Nach ihrem schwachen Abschneiden beim ersten Super-G der Saison in Lake Louise (Platz 25) meldete sich Alexandra Meissnitzer (AUT) in Altenmarkt/Zauchensee (AUT) zurück. Sie konnte mit einem perfekten Lauf glänzen und gewann in der Zeit von 01:13.04 Minuten vor der Italienerin Lucia Recchia (01:13.32 Min.) und Tina Maze (SLO, 01:13.56 Min.). Beste DSV-Athletin war am Ende Hilde Gerg auf dem zehnten Rang.

Meissnitzer obenauf
Auf der sehr schweren Strecke in Altenmarkt/Zauchensee verbuchte Meissnitzer ihren 13. Weltcupsieg und feierte zudem noch ihren ersten Sieg auf heimischem Terrain. In den Jahren zuvor verkrampfte sie immer zu Hause und konnte nicht überzeugen. Ganz anders heute, als sie besonders im schweren Mittelteil optimal fuhr und damit den Sieg davontrug.

Gerg in den Top 10
Hilde Gerg war am Ende beste Deutsche auf dem zehnten Rang. Sie hatte in ihrem Lauf einige kleinere Fehler, die sich in der Zeit niederschlugen. Im Ziel lag sie mehr als eine Sekunde hinter der Siegerin. Ebenfalls in den Punkten war Petra Haltmayr als 21. Regina Häusl verzichtete auf einen Start und die beiden Nachwuchsfahrerinnen Ellen Hild (Platz 42) sowie Stefanie Stemmer (disqualifiziert) konnten keine Weltcup-Punkte sammeln.

Viele Ausfälle
Das Rennen war gekennzeichnet von vielen Ausfällen. So erwischte es neben Martina Ertl und Isabelle Huber (beide Deutschland) auch Renate Götschl (AUT), die nach einem Schlag nicht mehr korrigieren konnte und ausschied. Ertl lag bis zur Zwischenzeit glänzend im Rennen, schied dann aber bei der Einfahrt in den Zielhang aus. Somit war der Weg frei für andere Athletinnen, wie zum Beispiel Lucia Recchia (ITA), die den ersten Podestplatz ihrer Karriere einfuhr. Für eine Überraschung sorgte auch Tina Maze (SLO), die mit der hohen Startnummer 64 auf den dritten Rang fuhr.

Stimmen:
Hilde Gerg: "Im Mittelteil bin ich eine sichere Linie gefahren und war grundsätzlich viel zu brav. Da hat dann auch meine taktische Erfahrung nicht mehr weitergeholfen. Hinsichtlich der Super-G-Wertung ist das nicht so tragisch, denn im Vergleich zu den anderen Favoritinnen habe ich noch ein relativ gutes Ergebnis eingefahren."
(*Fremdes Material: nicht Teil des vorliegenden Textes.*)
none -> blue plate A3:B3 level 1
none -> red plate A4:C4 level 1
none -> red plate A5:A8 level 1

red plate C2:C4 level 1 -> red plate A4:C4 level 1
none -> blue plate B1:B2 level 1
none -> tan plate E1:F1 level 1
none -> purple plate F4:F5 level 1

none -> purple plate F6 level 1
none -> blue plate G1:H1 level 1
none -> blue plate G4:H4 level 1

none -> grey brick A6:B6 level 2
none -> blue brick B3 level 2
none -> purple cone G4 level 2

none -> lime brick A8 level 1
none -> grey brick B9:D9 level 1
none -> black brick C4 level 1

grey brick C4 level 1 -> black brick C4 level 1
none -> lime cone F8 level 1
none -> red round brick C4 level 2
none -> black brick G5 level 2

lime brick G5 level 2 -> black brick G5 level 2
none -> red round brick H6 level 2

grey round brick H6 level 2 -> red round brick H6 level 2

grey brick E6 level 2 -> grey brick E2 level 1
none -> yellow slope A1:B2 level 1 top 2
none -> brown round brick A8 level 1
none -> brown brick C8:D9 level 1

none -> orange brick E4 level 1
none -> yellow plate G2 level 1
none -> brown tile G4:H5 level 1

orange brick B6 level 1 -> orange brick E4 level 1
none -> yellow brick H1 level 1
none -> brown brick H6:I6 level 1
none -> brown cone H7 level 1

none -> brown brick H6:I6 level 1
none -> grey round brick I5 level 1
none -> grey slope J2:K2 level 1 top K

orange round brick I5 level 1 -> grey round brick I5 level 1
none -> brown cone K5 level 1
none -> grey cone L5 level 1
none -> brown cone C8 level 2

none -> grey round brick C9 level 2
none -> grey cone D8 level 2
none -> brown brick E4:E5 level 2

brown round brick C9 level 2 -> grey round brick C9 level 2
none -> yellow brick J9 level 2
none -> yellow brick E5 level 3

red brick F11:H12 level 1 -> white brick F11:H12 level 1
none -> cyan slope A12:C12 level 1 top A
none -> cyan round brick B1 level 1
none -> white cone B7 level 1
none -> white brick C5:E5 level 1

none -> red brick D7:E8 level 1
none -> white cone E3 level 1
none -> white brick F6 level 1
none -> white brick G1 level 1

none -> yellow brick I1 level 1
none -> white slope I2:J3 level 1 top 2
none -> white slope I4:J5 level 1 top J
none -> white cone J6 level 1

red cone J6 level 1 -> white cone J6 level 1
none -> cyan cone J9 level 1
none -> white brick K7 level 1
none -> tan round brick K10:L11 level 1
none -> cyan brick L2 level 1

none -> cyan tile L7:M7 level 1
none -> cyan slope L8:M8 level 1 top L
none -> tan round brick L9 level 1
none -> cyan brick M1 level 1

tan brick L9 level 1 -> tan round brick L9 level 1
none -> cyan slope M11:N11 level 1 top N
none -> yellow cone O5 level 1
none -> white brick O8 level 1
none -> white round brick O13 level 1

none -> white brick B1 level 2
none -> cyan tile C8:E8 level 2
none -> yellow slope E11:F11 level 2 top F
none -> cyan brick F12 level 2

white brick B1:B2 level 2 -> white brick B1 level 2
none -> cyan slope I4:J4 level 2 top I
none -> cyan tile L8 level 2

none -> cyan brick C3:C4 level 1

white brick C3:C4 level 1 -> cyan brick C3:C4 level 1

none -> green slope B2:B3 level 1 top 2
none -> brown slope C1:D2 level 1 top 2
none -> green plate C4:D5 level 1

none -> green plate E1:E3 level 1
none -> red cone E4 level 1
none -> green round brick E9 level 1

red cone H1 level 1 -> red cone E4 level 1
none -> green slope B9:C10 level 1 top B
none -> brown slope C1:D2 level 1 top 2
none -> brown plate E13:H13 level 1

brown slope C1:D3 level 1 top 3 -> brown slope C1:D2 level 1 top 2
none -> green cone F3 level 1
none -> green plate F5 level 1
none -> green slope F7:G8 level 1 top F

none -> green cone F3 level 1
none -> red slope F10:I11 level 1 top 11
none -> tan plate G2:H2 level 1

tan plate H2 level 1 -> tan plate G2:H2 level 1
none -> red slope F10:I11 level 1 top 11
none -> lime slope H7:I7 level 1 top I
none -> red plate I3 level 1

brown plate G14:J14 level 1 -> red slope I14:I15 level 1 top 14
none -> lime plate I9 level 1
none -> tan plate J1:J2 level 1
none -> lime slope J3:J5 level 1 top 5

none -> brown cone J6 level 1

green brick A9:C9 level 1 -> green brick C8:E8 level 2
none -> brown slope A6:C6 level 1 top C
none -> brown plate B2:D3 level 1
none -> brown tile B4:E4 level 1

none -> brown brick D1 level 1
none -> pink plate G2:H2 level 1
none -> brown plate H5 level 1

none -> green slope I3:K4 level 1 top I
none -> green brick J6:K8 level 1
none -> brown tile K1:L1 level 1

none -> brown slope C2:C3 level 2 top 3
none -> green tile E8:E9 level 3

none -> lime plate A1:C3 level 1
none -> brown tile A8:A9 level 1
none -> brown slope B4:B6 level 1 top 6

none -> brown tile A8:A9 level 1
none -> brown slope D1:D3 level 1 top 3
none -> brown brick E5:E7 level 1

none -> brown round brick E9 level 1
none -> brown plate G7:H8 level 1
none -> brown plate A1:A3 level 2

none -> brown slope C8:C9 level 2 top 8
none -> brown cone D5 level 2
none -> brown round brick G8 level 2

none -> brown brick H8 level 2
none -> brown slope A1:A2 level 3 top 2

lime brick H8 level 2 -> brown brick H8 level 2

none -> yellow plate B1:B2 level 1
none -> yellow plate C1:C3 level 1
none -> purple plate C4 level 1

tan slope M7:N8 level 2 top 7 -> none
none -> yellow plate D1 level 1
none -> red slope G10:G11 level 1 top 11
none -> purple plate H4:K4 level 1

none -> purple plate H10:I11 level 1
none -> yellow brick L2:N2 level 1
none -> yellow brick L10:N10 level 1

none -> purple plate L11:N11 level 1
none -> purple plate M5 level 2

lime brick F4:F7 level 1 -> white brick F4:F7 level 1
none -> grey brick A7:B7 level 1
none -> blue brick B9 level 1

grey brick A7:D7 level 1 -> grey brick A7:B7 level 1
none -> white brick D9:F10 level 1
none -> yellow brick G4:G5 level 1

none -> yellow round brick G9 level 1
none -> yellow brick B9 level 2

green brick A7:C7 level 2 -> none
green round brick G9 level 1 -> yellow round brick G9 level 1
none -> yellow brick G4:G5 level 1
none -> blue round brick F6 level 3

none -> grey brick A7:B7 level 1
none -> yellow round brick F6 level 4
DSV-Cheftrainer Wolfgang Maier: "Das wir heute nicht ganz vorne mitgefahren sind, kann passieren. Nächste Woche kommen aber schon die nächsten Speed-Wettbewerbe. Da können wir uns wieder steigern. Hilde hat heute nicht die richtige Mischung gefunden. Sie ist zu vorsichtig gefahren. Martina und Petra waren bis zur Zwischenzeit sehr gut platziert. Dass Martina ausgeschieden ist, kann passieren. Sie geht immer volles Risiko. Petra hatte im unteren Streckenteil einen Fehler, da hat sie Zeit liegen gelassen. Für den Slalom am Sonntag erwarte ich zwei unserer Fahrerinnen unter den Top Ten oder sogar eine unter den besten fünf."